We then take this list of words and create a frequency dictionary mapping.

Finally, we get a vector with a bias unit and two additional features to store the sum of the positive and negative frequencies.

Since we would need to perform this for $m$ tweets, we would end up with a matrix $X$ with $m$ rows and 3 columns where each row would contain features for one of the tweets.

Below is a general implementation of how we can do this in Python:

```
# build frequencies dictionary
freqs = build_freqs(tweets, labels)
# initialize matrix X
X = np.zeroes((m, 3))
# loop through tweets
for i in range(m):
p_tweet = process_tweet(tweets[i]) # process tweet
X[i,:] = extract_features(p_tweet, freqs) # extract features
```

Keep in mind the helper functions `build_freqs`

, `process_tweet`

, and `extract_features`

will still need to be built separately.

## Logistic Regression Overview

In this section, we'll use the extracted features to predict the sentiment of a tweet.

Logistic regression is useful for this as it uses a sigmoid function to output a probability between zero and one.

Recall that in supervised machine learning we have input features $X$ and a set of labels $Y$.

In order to make predictions, we need a function with parameters $\theta$ to map features to output labels $\hat{Y}$.
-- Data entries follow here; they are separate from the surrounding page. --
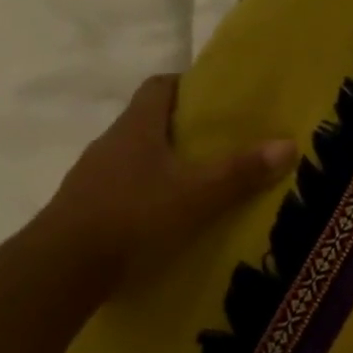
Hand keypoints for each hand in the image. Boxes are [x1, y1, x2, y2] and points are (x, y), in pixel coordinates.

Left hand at [41, 74, 295, 287]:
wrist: (64, 267)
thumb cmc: (134, 216)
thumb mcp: (197, 194)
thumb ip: (241, 171)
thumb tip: (288, 143)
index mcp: (136, 127)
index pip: (159, 87)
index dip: (187, 85)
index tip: (217, 98)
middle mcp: (111, 144)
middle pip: (150, 123)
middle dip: (185, 130)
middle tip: (222, 144)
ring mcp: (94, 177)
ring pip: (137, 159)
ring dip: (166, 165)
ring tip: (201, 184)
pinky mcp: (88, 208)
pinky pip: (125, 190)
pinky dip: (149, 195)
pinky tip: (169, 218)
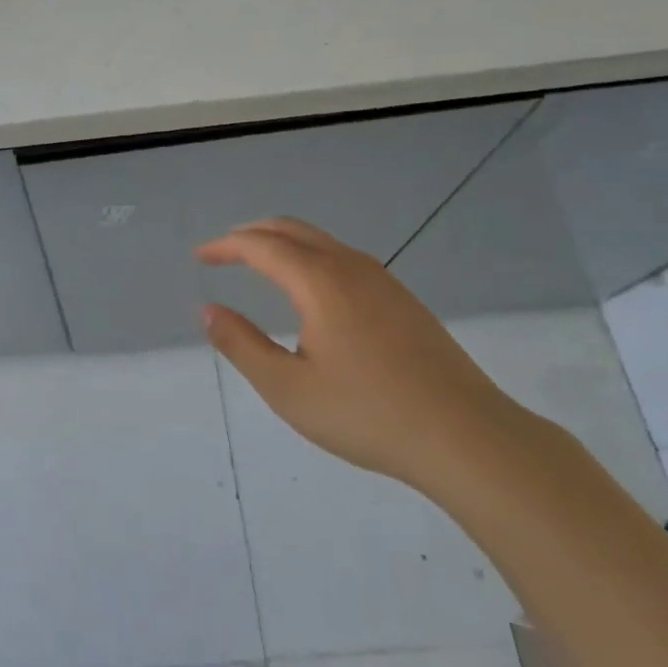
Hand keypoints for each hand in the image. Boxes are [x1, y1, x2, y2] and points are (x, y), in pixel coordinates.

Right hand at [196, 217, 520, 484]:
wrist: (467, 436)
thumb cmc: (367, 413)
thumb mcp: (287, 387)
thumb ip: (242, 344)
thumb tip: (208, 310)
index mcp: (319, 281)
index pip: (261, 245)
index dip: (225, 246)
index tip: (200, 256)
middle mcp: (351, 267)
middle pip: (292, 229)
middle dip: (251, 234)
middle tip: (222, 251)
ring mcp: (383, 281)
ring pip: (321, 242)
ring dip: (283, 243)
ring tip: (259, 263)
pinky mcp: (403, 300)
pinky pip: (343, 259)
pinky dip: (310, 257)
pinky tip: (309, 291)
To optimize the mapping of features to labels, we minimize the cost function by comparing how close the output $\hat{Y}$ is to the real labels $Y$ from the data.
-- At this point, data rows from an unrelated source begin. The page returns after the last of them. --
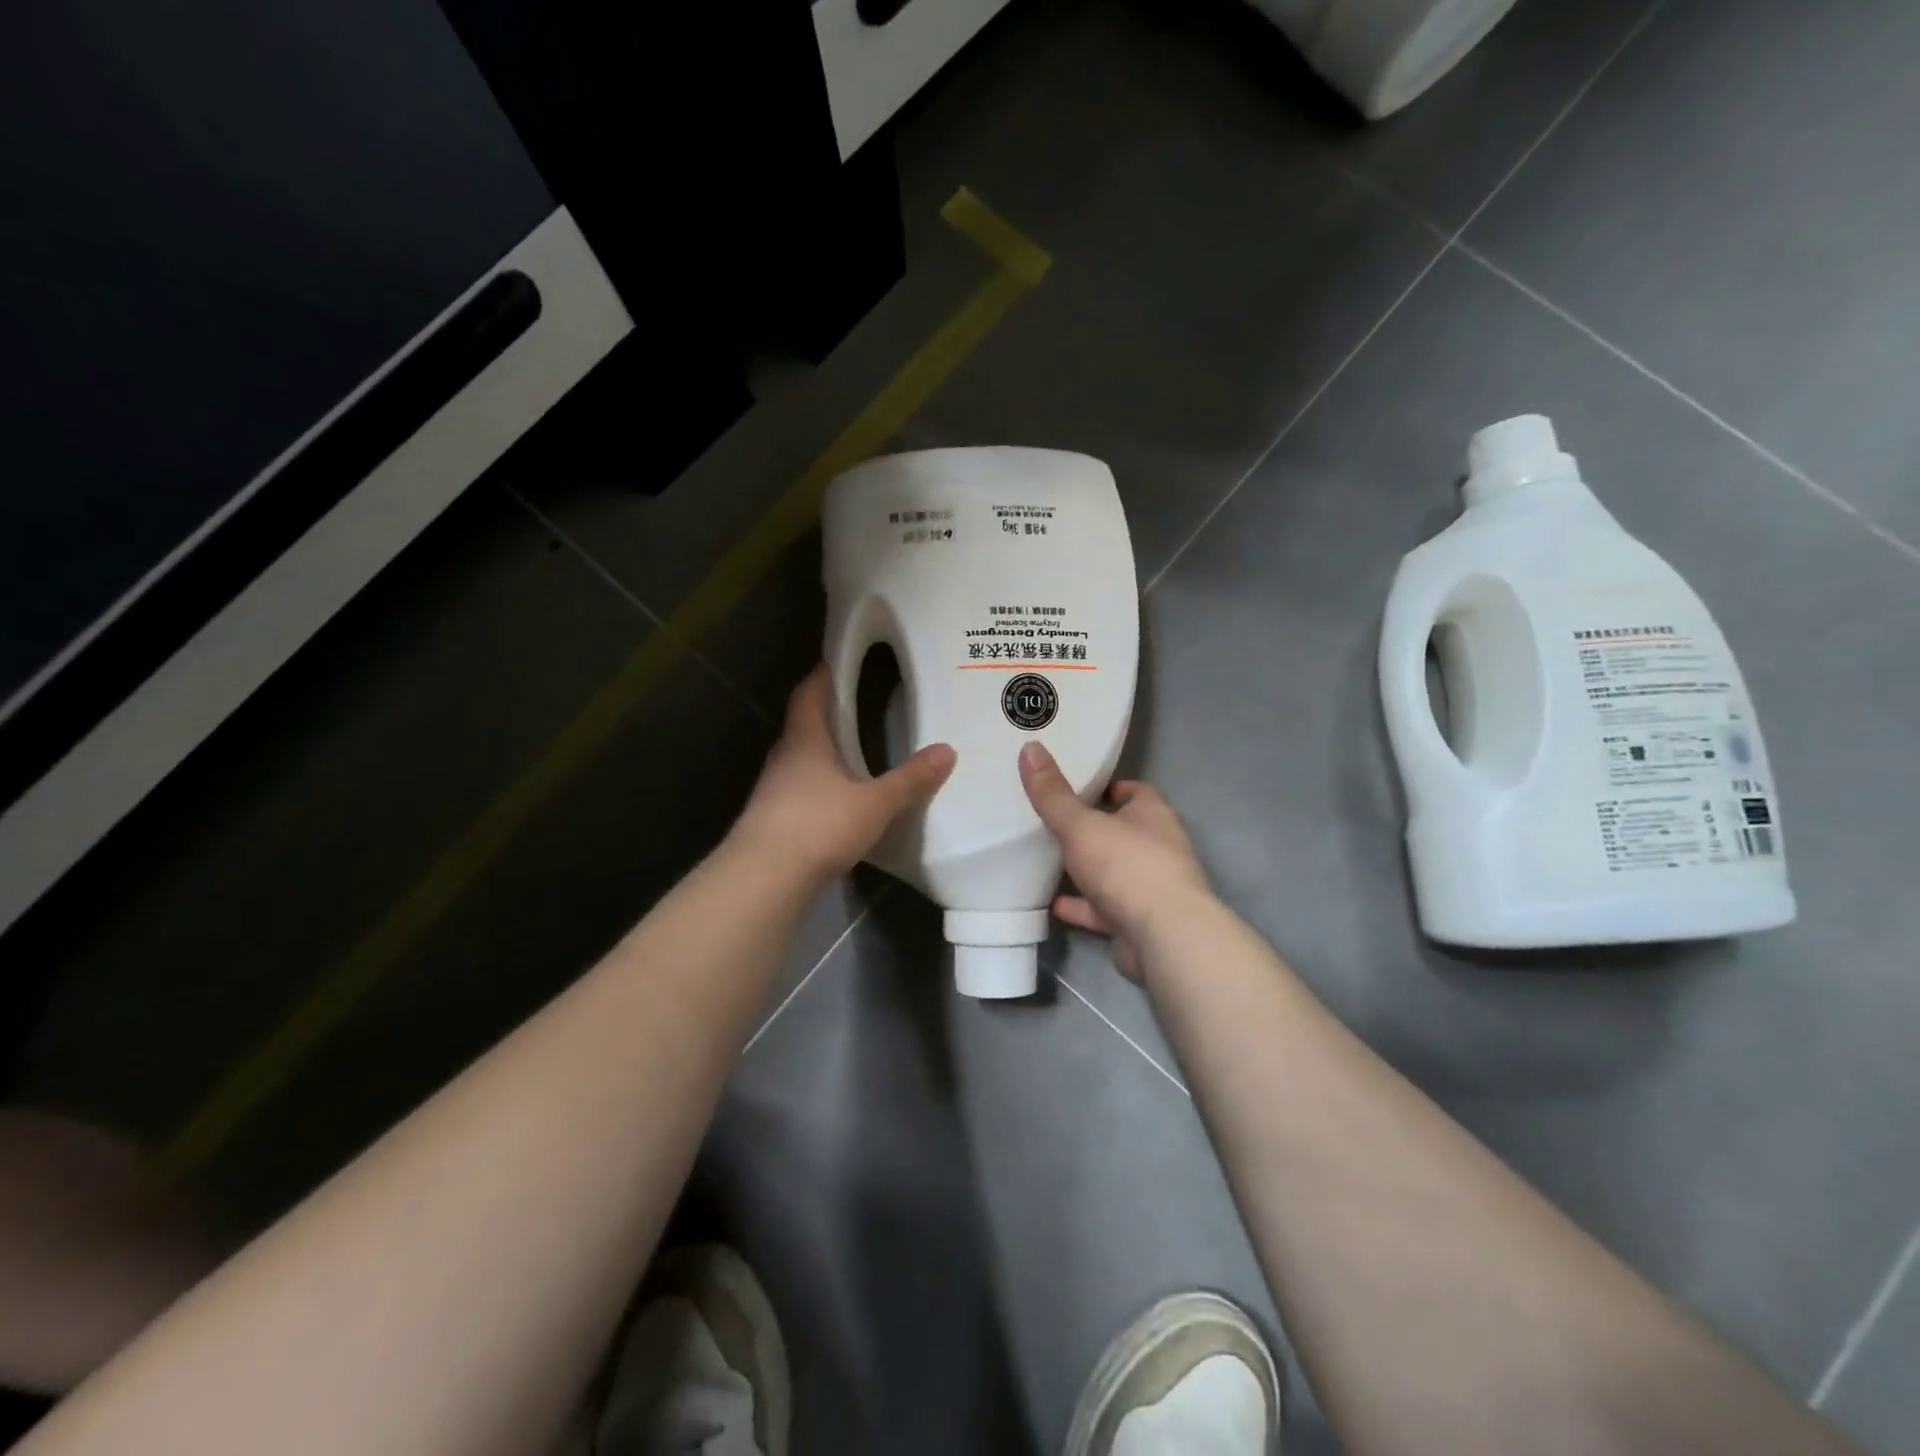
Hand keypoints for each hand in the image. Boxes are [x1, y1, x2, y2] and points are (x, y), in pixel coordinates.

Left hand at [732, 665, 955, 883]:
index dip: (822, 677)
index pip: (809, 695)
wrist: (765, 877)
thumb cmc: (819, 825)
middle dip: (826, 716)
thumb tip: (947, 751)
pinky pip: (799, 791)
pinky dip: (818, 787)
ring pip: (800, 761)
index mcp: (805, 741)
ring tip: (853, 754)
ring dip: (822, 754)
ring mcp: (774, 790)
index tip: (837, 664)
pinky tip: (838, 801)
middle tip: (856, 709)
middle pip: (803, 726)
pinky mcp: (773, 820)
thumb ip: (910, 779)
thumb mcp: (875, 803)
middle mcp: (784, 758)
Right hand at [1018, 742, 1211, 983]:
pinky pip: (1104, 910)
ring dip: (1087, 871)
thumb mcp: (1081, 825)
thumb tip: (1030, 748)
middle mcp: (1158, 848)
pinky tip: (1053, 905)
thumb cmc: (1126, 866)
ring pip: (1114, 873)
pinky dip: (1082, 907)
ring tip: (1048, 862)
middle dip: (1093, 829)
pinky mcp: (1139, 922)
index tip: (1077, 787)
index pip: (1135, 791)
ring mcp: (1151, 888)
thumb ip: (1053, 794)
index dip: (1109, 788)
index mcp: (1153, 815)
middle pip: (1123, 832)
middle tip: (1054, 822)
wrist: (1164, 938)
After this, the parameters are updated and the process is repeated until the cost function is minimized to a satisfactory level.
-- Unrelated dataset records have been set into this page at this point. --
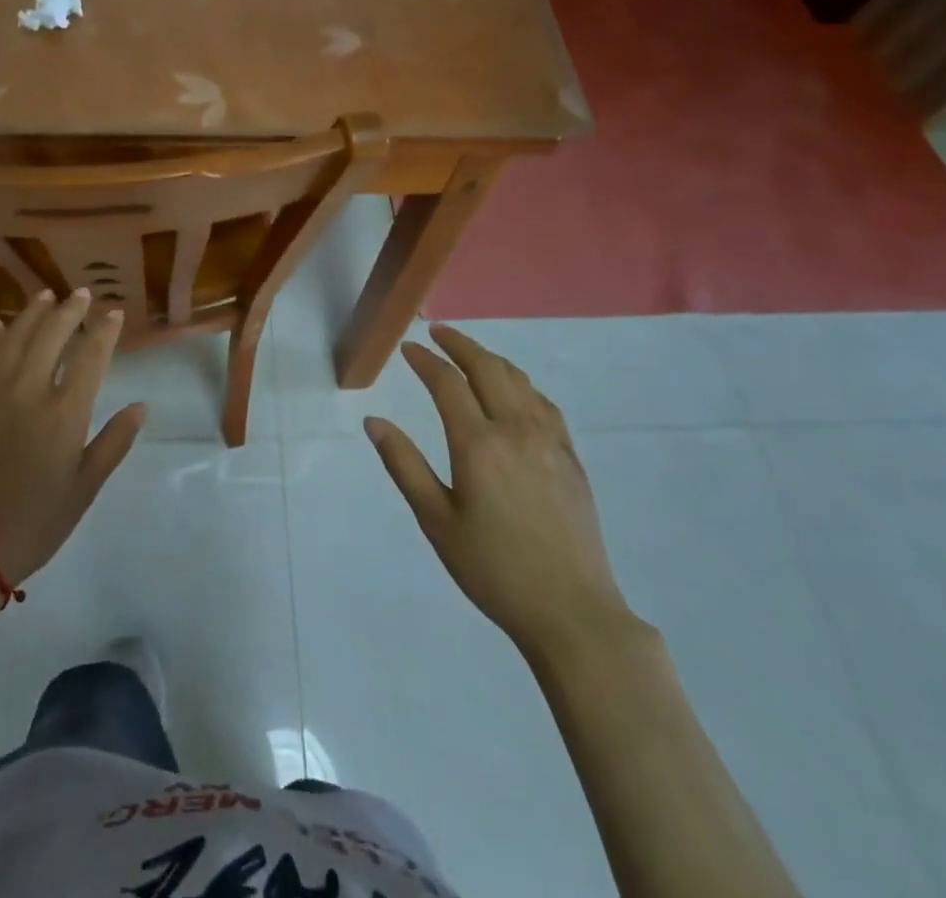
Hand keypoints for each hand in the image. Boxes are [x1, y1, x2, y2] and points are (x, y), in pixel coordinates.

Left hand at [0, 289, 146, 587]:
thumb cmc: (35, 522)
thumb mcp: (85, 489)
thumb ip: (114, 442)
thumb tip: (141, 406)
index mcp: (64, 413)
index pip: (90, 356)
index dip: (104, 331)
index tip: (114, 313)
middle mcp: (29, 392)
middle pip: (51, 335)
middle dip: (70, 310)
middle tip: (81, 294)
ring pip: (14, 338)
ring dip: (32, 313)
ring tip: (45, 296)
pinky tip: (0, 326)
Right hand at [367, 325, 634, 658]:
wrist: (572, 611)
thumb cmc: (493, 569)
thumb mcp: (436, 521)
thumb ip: (404, 465)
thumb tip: (373, 422)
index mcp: (478, 444)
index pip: (447, 383)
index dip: (425, 360)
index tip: (408, 348)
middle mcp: (515, 429)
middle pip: (487, 368)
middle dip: (460, 344)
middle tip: (437, 333)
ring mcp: (549, 439)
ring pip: (518, 380)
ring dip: (490, 359)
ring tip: (470, 354)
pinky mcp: (570, 456)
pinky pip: (543, 402)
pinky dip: (520, 383)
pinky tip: (514, 391)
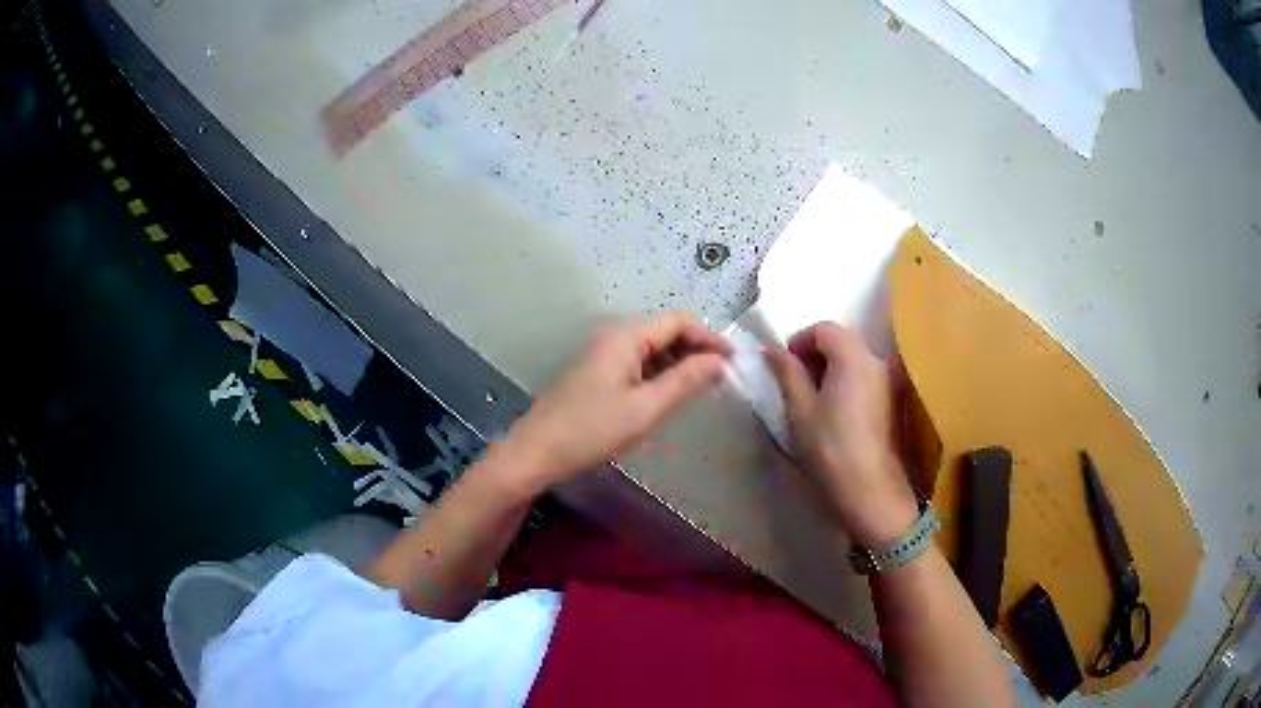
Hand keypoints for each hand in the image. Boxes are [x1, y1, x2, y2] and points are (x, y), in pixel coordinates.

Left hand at [504, 311, 729, 494]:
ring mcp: (602, 354)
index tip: (732, 361)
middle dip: (695, 349)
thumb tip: (719, 360)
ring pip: (651, 348)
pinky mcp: (596, 373)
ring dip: (678, 363)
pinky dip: (658, 373)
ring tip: (701, 388)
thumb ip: (686, 381)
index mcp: (625, 336)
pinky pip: (636, 362)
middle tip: (720, 378)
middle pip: (665, 330)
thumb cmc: (592, 430)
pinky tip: (668, 395)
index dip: (708, 337)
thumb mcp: (646, 408)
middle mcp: (613, 336)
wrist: (536, 452)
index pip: (678, 320)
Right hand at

With logistic regression, the function $F$ is equal to the sigmoid function.

In particular, the function use make predictions in logistic regression $h$ is the sigmoid function that depends on parameters $\theta$ and the features vector $x^i$, where $i$ denotes the $i$th observation:

$$h(x^{(i)}, \theta) = \frac{1}{1+e^{-\theta^T x^{(i)}}}$$

Now that we have the notation for logistic regression, we can use it to train a weight vector $\theta$.

## Logistic Regression Training

In order to train the logistic regression classifier, we need to iterate until we find a set of parameters $\theta$ that minimizes the cost function.

If, for example, the loss function only depends on $\theta_1$ and $\theta_2$, below are the steps we need to take to train it:

- First, we need to initialize the parameter $\theta$
- We then use the logistic function to get values for each observation $h = h(X, \theta)$
- We then calculate the gradient $\triangledown = \frac{1}{m}m X^T(h - y)$
- Next, we update the parameters $\theta = theta - \alpha\triangledown$
- Finally, we compute the loss function $J(\theta)$ and determine if more iterations are needed according to a stop-parameter or maximum number of iterations

Now that we have the $\theta$ variable, we want to test how accurate the model is.

## Logistic Regression Testing

In this section, we'll look at how we can compute the accuracy of the model.

To test the model we will need $X_{val}$ and $Y_{val}$, otherwise known as validation sets, and $\theta$.

First, we compute the sigmoid function for $X_{val}$ with parameters—$\theta$ $$h(X_{val}, \theta)$$—and then evaluate if each value of $h$ of $\theta$ is greater than a threshold, typically 0.5:

$$pred = h(X_{val}, \theta)\geq 0.5$$

After this process will will have a vector of zeros and ones indicating negative and positive examples.

With this predictions vector we can then compute the accuracy of the model against the validation sets. To do so, we compare the predictions with the true value of the observation.

After comparing each prediction with true labels we can get the total accuracy by summing the vector of comparisons and dividing by $m$:

$$\sum^m_{i=1} \frac{(pred^{(i)} == y^{(i)}_{val})}{m}$$

This metric provides an estimate of how accurate the logistic regression model will be on unseen data.

## Summary: Sentiment Analysis with Logistic Regression

In this article, we first discussed how to preprocess text data for the purpose of sentiment analysis, particularly classifying tweets as either positive or negative.

We then looked at how to extract useful features from text data and how to use these features to train a logistic regression model.

Finally, we looked at how to test the accuracy of the model and estimate how well it will perform on unseen data.